Pay for music, films and games, or you’ll be left with garbage
Home taping never killed creative industries, says Craig Grannell, but the current race-to-the-bottom is having a damn good go
I grew up during the first great era of piracy.
Pretty much everywhere you turned, you’d see someone telling you that if you were naughty and copied anything, entire industries would crumble, and policemen would whisk you away to enjoy a life of breaking rocks with a hammer while burly convicts broke your face.
Of course, that didn’t happen.
We copied terrible music on to creaky cassettes and swapped them with friends, and ‘backed-up’ 8-bit videogames that somehow also found their way to the playground.
As technology evolved, so too did the copies, tapes giving way to CDRs. To my knowledge, precisely no-one I knew got arrested. I suspect the police had better things to do than set up an elaborate sting operation to thwart a nine-year-old’s plans to trade a dodgy copy of Monty On The Run for half a Marathon bar.
At some point, though, copies became the exception rather than the rule. This was probably when we started earning money.
Sure, we’d still happily trade the odd game or CD for a while, but we’d also spend substantial sums of cash on new records, videos, books, comics and games.
Home taping hadn’t killed the music industry, video games or television: it had merely fuelled our interest in them, broadened our horizons, and set things up nicely for that point where disposable income introduced itself with a toothy grin.
Looking around today, this line of thinking – actually paying for media – is becoming increasingly alien. For many people, there’s a level of entitlement that’s truly staggering: the assumption that everything in the world of entertainment should be dirt-cheap or free.
People whine about amazing 69p mobile games ‘only’ lasting a few hours, or breakthrough TV shows being priced at 15 quid for a season’s worth on a DVD.
This has all been fuelled by the race-to-the-bottom across various online stores and streaming services, possibly torpedoing for good the concept of value within this space.
Couple that with a generation of teens that’s never known anything other than the internet, torrenting, and getting everything for free, and you have a recipe for change to the media landscape. In the sense that setting fire to all your clothes is a change to your wardrobe.
This could all be viewed as a very good thing, in that people today have almost instant access to a huge range of content – an astonishing amount of past and present novels, films, games and more. Plus, you might argue that technology also affords those doing the creating access to a larger audience than ever.
But with people increasingly delving into digital and yet becoming less likely to pay, those making content may soon be devoid of income from it. You might argue that no-one owes anyone a living, least of all people faffing about all day writing or making music, and that’s fair enough.
And yet our culture is so heavily indebted to great media that the prospect that we might one day have to do without it is truly terrifying.
It’s hard to see what’s in store in a decade’s time.
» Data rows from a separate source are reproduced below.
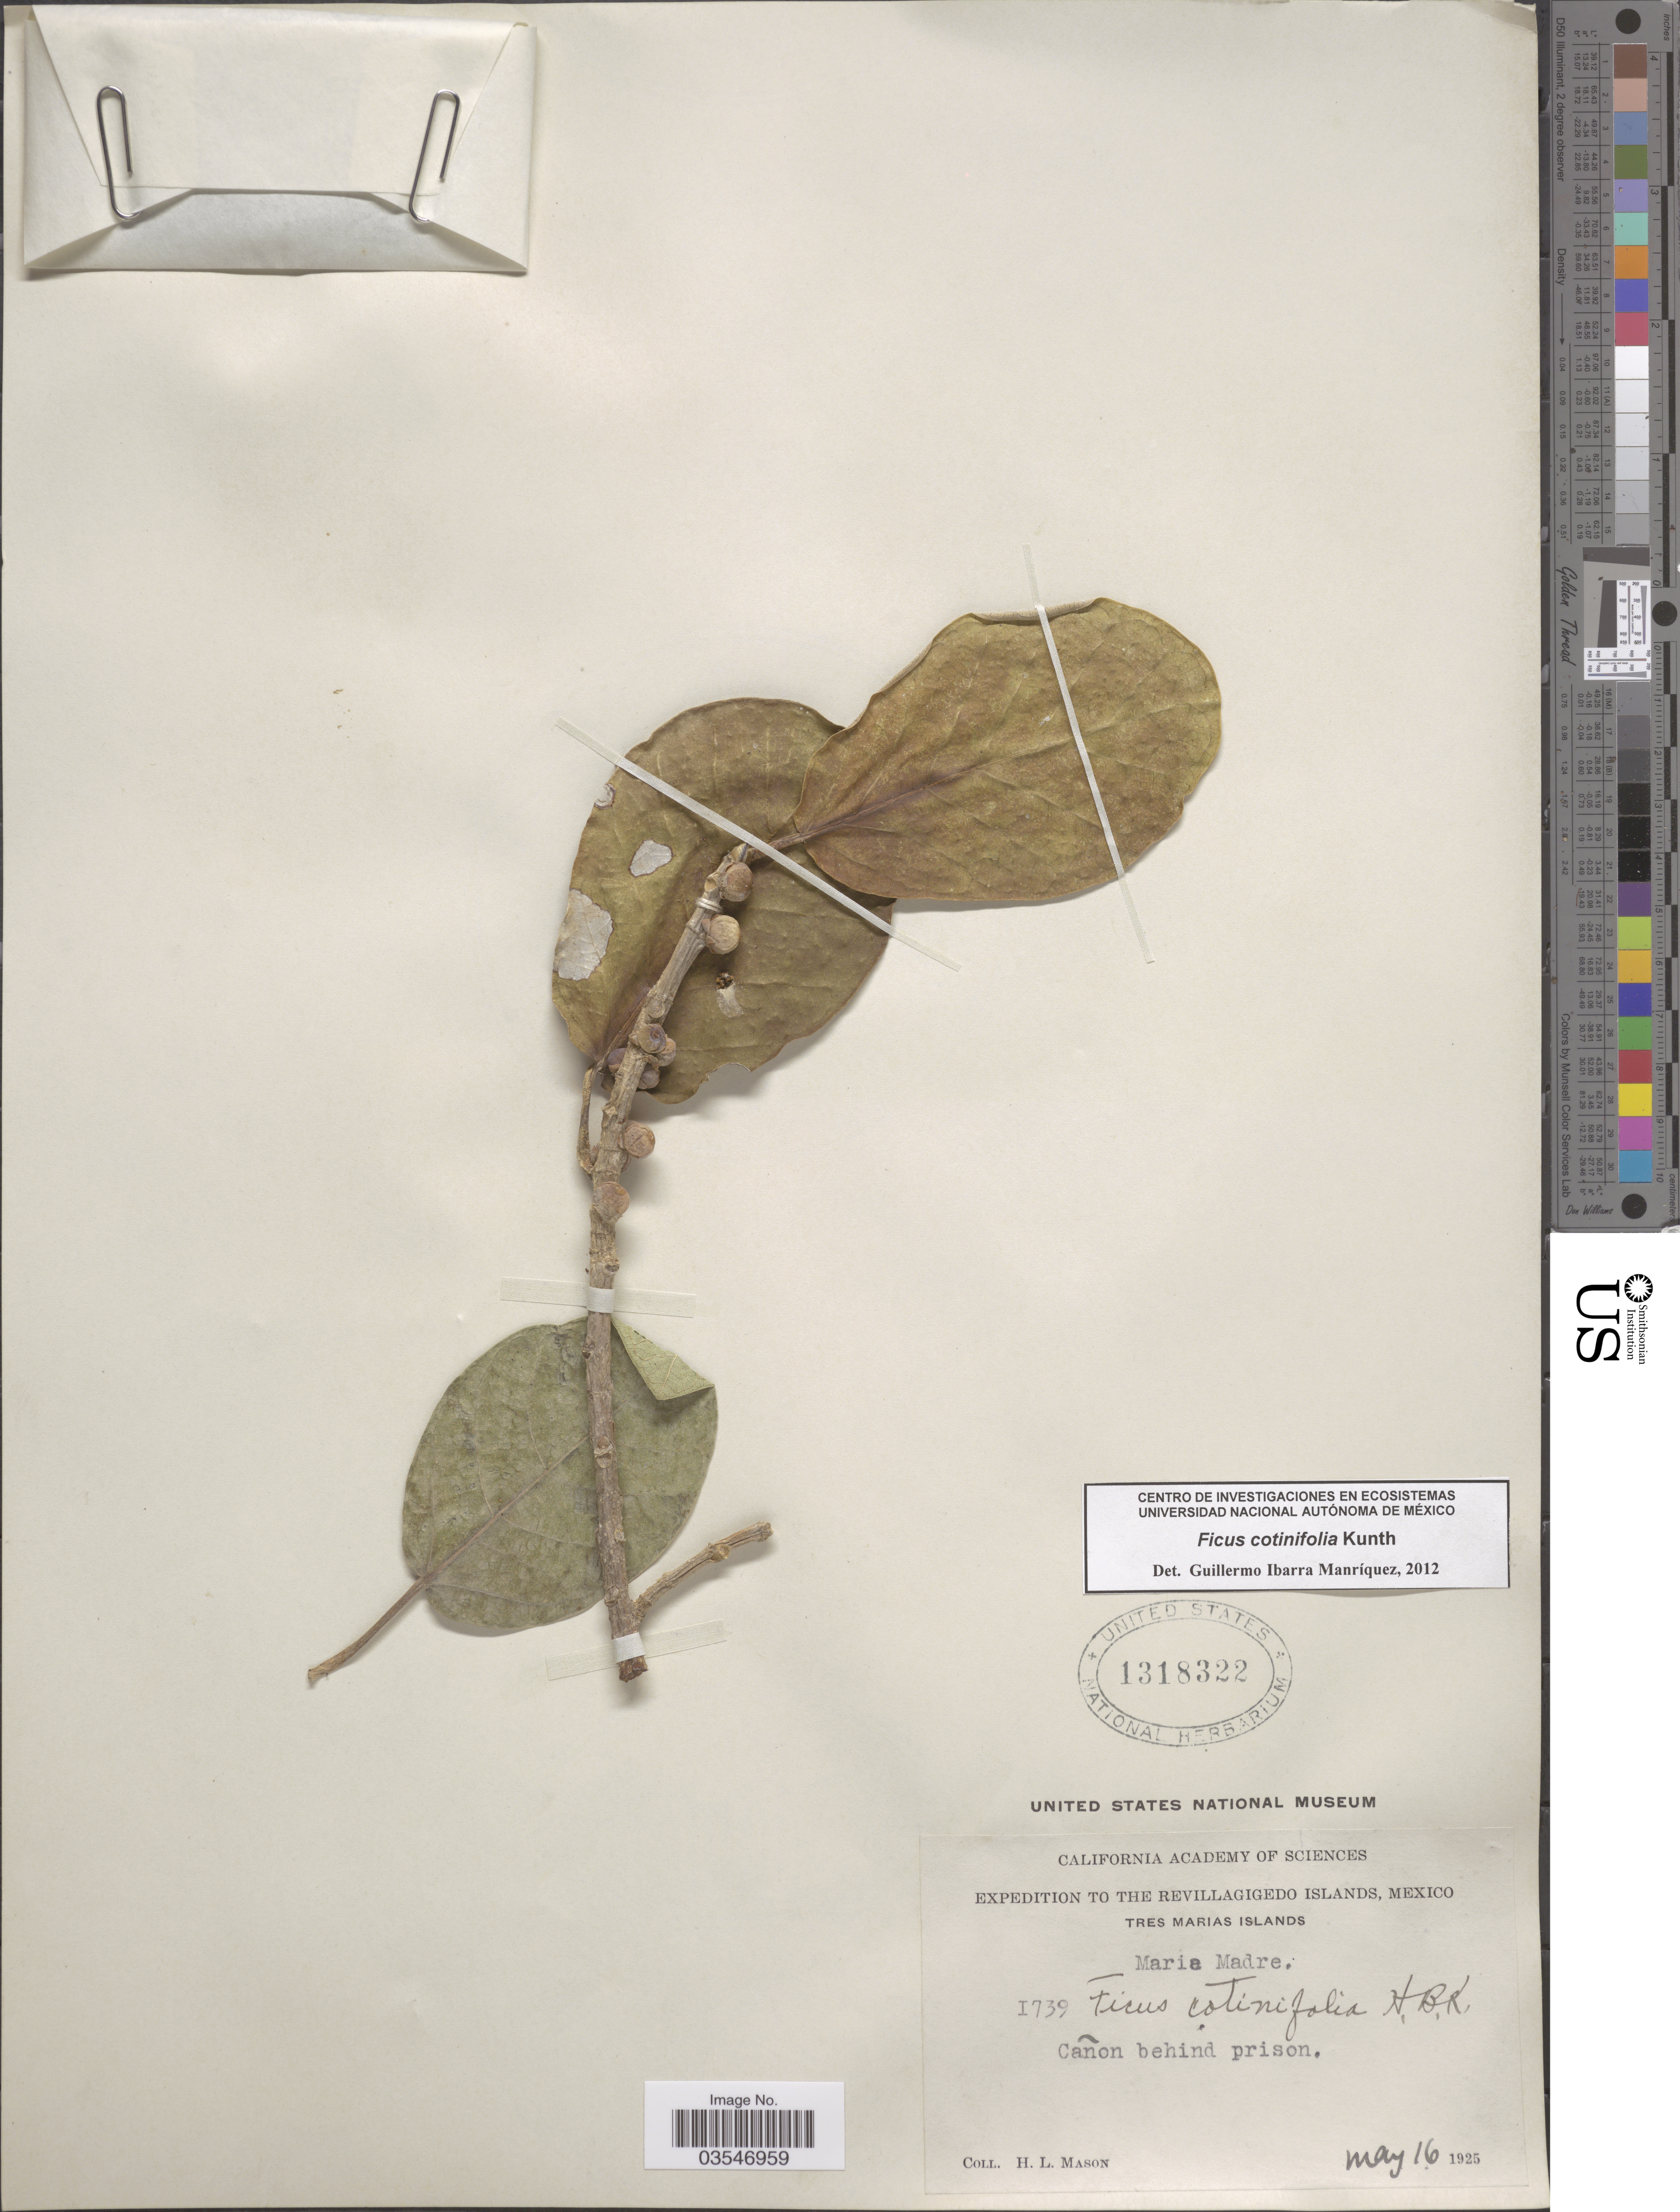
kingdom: Plantae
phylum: Tracheophyta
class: Magnoliopsida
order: Rosales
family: Moraceae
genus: Ficus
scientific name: Ficus cotinifolia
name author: Kunth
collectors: H. L. Mason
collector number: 1739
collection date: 1925-05-16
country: Mexico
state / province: Nayarit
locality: Revillagigedo Islands. Tres Marias Islands. Maria Madre. Cañon behind prison.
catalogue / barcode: US 1318322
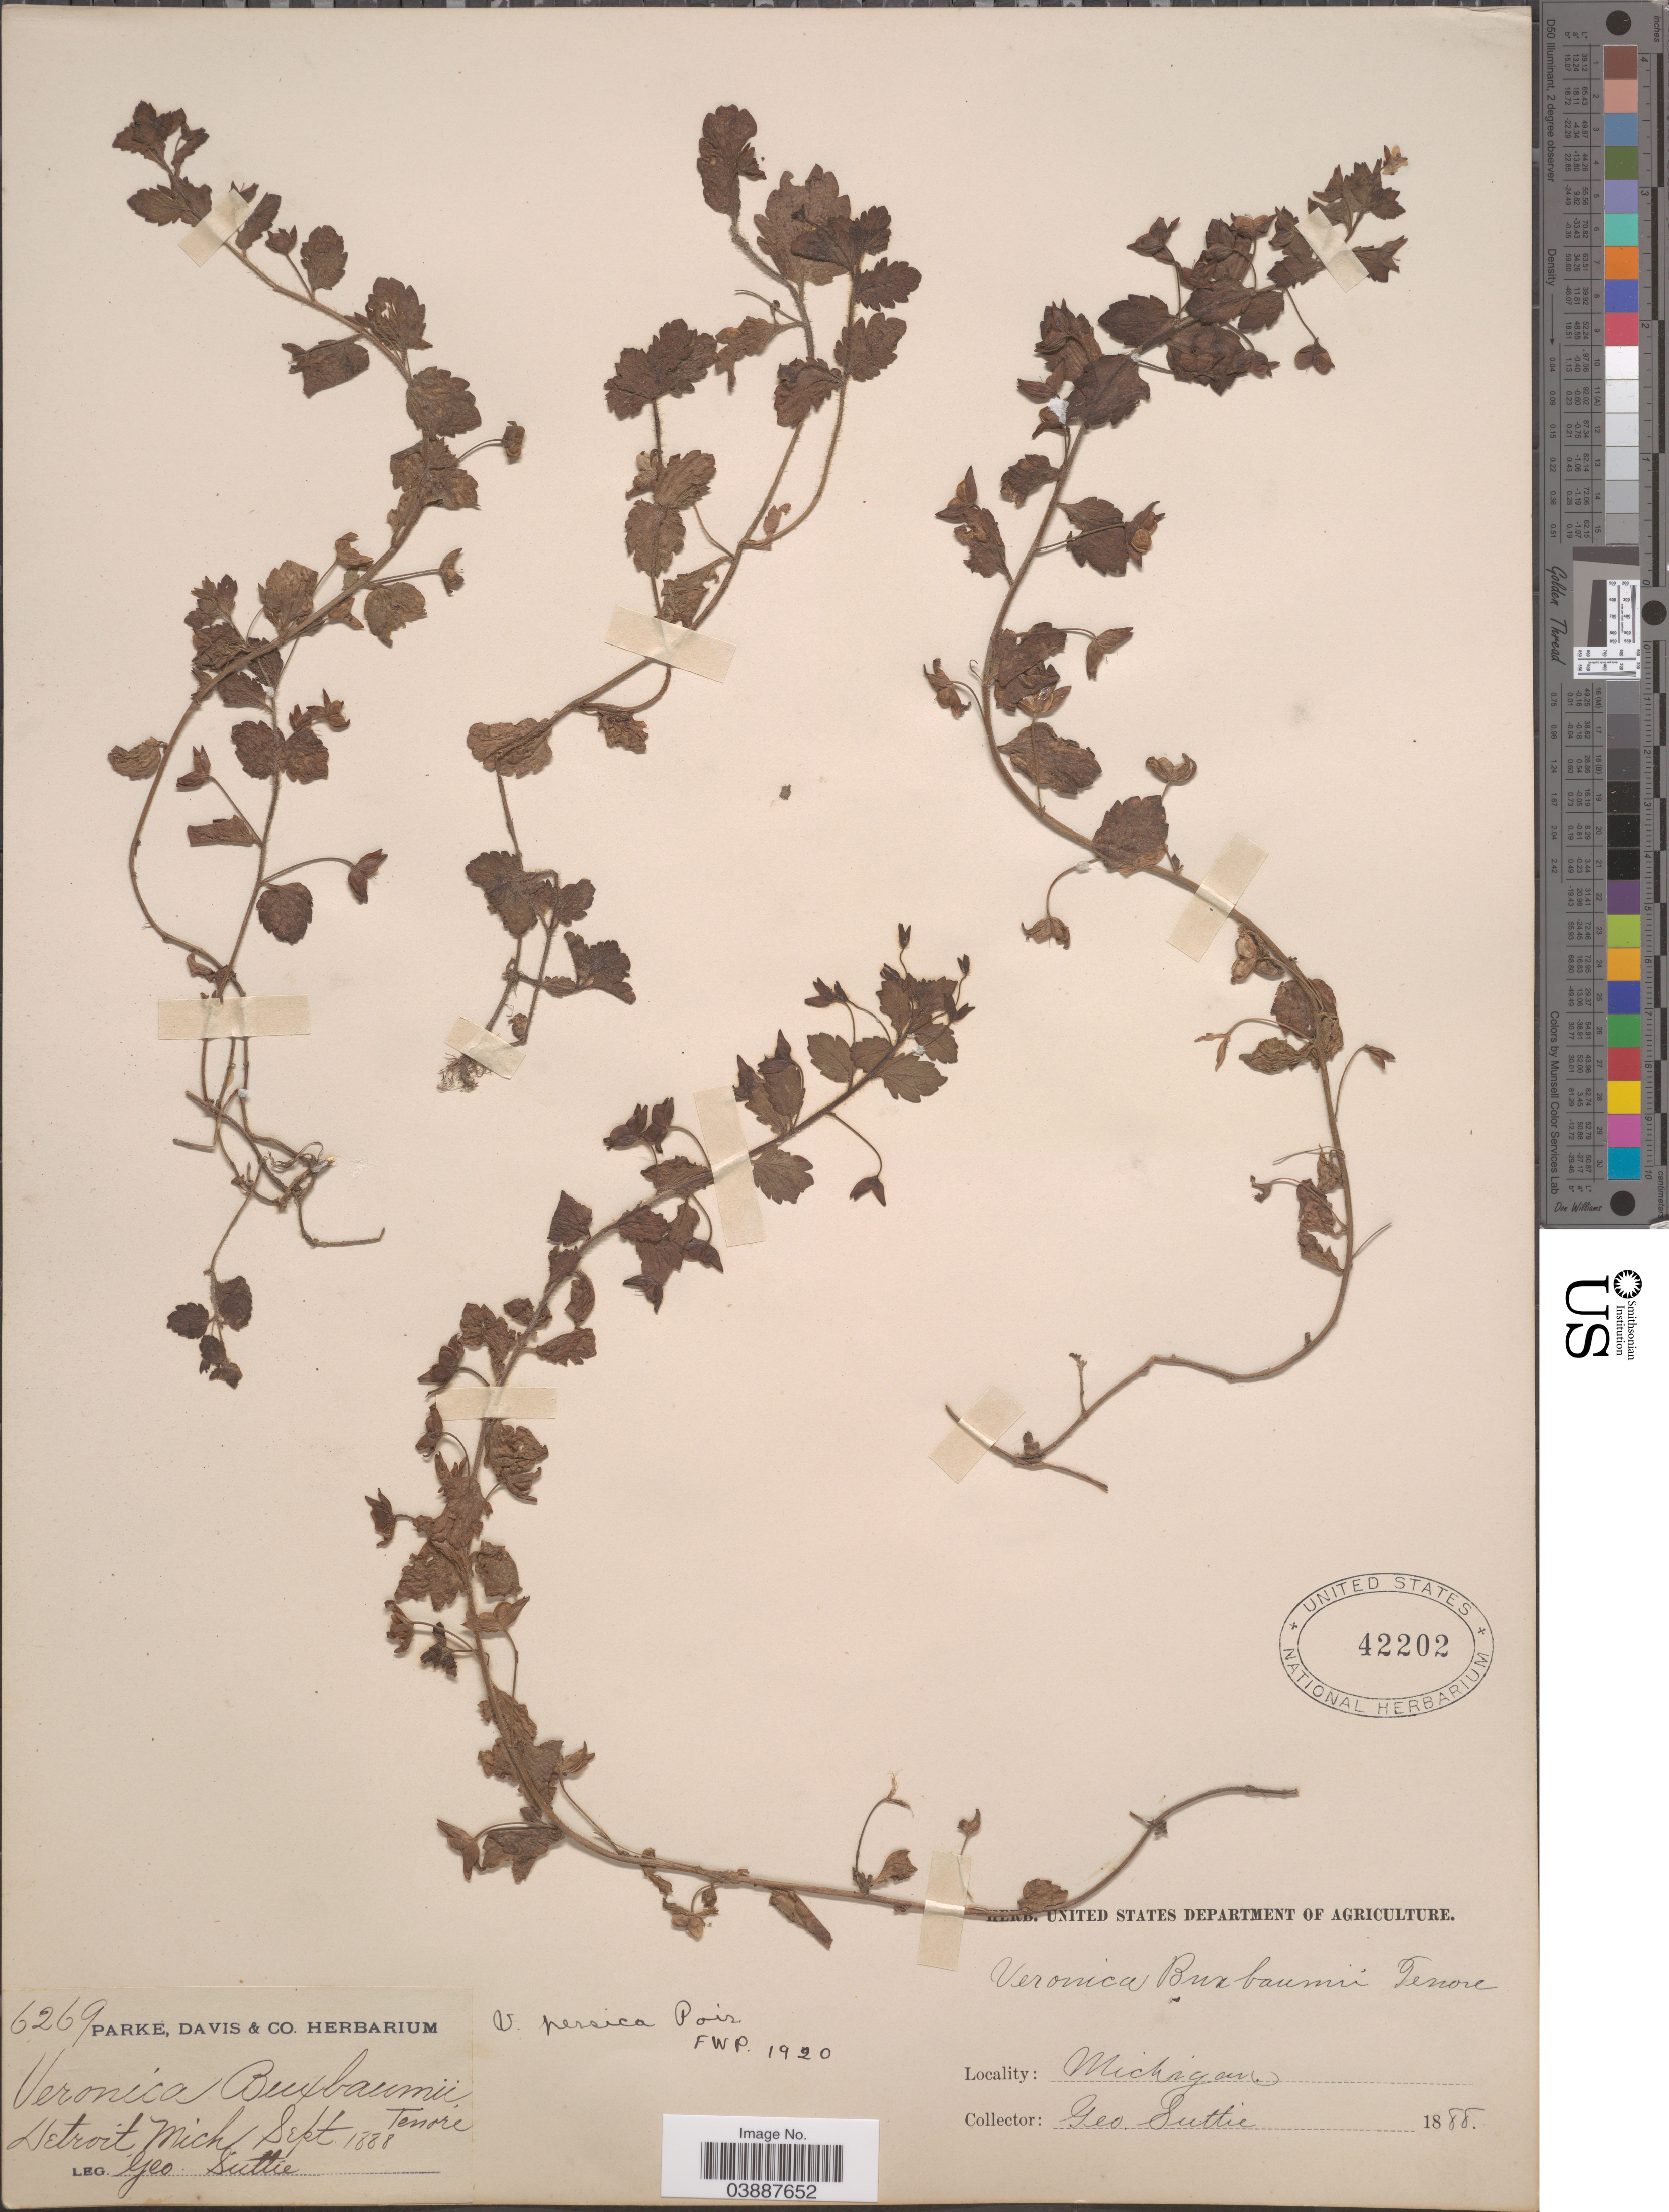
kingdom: Plantae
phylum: Tracheophyta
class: Magnoliopsida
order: Lamiales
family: Plantaginaceae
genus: Veronica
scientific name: Veronica persica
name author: Poir.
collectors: G. Suttie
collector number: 6269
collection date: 1888-09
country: United States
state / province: Michigan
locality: Detroit.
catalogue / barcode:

Perhaps more creative types will become hobbyists, but that eradicates any kind of schedule and hampers the scope of what might be achieved.
Maybe we’ll increasingly see the return of a more overt class-oriented art and culture split, where those who can afford a creative lifestyle get the opportunity to play at being pop star or author, whereas everyone else cannot.
Worse, there’s the very real likelihood media will reduced to lowest-common-denominator content with extremely mass-market appeal that draws in enough eyeballs to appease advertisers. Everything will be financed by brands, nothing will take risks or cause offence, and creativity and objectivity will be wrecked. Sounds amazing.
There are beacons of hope: original series on Netflix; Bandcamp enabling musicians to easily market and sell music online; the slow but steady rise of commercial digital comics; fans of great content recognising what’s happening and making an effort to spend rather than download.
But it feels like screaming into the wind, and every time someone opens their BitTorrent client rather than their wallet, we inch closer to that point where Dancing Brother Idol Factor On Ice (directed by Michael Bay) sits atop every chart for the rest of our lives.